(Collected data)

↓

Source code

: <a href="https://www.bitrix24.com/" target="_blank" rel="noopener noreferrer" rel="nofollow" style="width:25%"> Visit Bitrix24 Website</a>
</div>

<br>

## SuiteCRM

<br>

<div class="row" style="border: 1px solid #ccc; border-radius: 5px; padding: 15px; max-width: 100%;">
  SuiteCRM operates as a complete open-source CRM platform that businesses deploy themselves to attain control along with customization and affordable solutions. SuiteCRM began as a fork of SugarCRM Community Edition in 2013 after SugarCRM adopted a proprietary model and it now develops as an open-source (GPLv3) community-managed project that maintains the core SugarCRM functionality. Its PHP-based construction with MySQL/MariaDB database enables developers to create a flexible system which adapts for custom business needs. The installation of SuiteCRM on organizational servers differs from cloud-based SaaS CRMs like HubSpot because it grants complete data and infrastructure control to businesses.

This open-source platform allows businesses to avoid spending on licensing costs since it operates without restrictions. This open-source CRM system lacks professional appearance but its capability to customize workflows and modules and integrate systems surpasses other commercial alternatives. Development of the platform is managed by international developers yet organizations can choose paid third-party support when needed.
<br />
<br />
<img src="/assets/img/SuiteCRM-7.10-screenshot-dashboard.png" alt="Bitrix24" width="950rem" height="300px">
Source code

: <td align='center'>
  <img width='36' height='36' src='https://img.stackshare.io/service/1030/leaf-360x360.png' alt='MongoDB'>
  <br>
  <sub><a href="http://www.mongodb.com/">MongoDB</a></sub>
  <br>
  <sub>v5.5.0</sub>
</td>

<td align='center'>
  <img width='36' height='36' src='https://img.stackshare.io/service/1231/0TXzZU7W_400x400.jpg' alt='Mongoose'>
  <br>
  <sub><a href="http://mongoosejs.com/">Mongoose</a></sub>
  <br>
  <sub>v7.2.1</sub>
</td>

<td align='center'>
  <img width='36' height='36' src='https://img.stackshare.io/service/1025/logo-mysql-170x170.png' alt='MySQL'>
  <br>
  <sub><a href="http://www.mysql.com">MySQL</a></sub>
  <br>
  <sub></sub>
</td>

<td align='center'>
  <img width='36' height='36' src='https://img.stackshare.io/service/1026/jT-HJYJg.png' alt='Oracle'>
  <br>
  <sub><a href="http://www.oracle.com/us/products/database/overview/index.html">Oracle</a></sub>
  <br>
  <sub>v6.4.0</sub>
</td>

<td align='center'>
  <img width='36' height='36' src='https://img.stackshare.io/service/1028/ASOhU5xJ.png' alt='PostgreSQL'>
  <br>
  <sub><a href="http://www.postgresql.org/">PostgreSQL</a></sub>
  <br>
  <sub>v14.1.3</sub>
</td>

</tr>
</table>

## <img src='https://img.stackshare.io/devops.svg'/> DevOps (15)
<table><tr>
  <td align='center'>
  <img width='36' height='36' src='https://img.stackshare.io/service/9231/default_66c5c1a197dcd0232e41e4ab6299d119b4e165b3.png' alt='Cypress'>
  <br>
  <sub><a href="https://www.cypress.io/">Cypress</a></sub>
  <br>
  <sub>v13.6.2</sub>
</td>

↑
↓

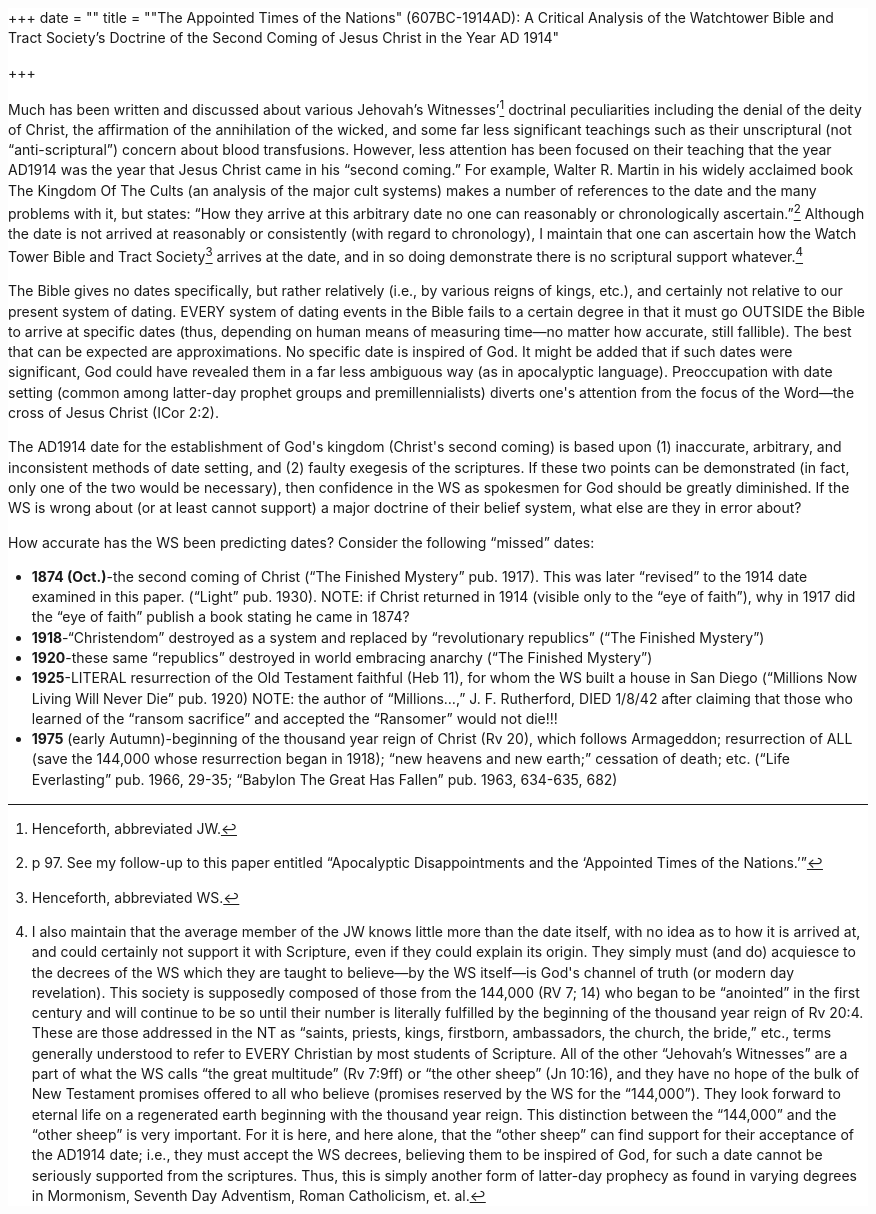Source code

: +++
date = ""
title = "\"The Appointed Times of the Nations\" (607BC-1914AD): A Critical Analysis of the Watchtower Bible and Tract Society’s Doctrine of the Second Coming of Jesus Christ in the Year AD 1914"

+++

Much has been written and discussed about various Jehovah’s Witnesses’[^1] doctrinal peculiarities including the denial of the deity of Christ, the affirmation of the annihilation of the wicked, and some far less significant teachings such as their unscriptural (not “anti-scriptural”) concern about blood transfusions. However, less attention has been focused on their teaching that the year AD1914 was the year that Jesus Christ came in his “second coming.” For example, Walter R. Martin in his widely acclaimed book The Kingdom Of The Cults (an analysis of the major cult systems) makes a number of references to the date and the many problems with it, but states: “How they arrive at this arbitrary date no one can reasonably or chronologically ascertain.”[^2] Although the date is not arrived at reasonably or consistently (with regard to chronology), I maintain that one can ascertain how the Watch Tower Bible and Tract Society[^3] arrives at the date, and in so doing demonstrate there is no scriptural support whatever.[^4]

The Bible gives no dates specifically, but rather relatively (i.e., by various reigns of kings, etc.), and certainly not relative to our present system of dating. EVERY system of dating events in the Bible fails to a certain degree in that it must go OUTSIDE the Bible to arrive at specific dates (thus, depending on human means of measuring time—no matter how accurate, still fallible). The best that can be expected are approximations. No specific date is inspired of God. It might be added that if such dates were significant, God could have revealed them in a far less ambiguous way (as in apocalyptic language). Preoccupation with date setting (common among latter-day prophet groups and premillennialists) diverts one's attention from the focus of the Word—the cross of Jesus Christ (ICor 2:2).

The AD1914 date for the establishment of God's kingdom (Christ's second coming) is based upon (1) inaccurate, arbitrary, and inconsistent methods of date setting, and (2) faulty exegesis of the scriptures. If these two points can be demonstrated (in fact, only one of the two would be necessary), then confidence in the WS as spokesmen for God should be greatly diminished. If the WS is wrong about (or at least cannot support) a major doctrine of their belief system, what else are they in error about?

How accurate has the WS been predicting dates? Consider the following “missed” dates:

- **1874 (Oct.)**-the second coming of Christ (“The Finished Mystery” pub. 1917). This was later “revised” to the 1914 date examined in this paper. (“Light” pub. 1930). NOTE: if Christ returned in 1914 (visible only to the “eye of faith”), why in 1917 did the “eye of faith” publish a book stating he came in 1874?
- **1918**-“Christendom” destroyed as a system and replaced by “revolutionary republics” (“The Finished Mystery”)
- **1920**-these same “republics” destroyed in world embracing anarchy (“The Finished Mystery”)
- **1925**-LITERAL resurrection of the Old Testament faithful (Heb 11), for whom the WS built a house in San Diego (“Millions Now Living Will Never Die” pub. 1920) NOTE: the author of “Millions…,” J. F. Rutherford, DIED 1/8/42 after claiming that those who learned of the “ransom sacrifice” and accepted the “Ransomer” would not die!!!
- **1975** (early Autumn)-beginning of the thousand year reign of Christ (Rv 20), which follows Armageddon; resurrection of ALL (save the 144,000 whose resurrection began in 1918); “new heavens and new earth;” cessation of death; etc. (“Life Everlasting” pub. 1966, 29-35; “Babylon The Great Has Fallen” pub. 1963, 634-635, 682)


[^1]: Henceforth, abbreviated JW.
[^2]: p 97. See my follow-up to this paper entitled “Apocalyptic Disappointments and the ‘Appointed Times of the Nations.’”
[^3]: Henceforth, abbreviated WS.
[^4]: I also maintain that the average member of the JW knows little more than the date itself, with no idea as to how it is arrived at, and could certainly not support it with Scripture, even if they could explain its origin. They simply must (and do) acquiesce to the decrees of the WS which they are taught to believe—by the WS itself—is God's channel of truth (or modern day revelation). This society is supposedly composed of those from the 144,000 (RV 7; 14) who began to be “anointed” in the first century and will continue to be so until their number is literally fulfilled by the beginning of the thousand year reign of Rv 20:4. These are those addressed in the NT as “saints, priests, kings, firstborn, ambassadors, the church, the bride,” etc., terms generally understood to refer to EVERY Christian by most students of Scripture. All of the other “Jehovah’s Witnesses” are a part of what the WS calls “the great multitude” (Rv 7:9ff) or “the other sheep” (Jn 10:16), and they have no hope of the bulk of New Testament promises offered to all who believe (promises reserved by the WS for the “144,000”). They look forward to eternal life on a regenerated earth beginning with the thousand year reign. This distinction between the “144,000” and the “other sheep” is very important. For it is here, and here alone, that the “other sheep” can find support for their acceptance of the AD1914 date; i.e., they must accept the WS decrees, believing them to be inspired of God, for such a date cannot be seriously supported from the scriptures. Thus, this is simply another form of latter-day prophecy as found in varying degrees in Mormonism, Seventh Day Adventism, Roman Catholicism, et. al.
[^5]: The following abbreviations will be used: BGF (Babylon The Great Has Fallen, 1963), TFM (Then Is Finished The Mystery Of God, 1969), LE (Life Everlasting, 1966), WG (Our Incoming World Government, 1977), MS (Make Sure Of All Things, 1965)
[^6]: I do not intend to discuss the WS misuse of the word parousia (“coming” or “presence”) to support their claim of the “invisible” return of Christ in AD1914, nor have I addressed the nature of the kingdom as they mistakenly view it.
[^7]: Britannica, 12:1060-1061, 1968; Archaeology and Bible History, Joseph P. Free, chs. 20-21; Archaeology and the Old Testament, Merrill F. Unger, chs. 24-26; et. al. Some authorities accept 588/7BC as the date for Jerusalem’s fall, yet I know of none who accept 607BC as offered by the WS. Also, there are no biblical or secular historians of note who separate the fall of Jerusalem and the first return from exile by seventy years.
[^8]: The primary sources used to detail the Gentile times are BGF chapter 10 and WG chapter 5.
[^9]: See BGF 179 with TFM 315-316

↑

Work to complete.
Count the lines in the records above that contain "destroyed", please, and give the number without any other words.

Completed exercise.
2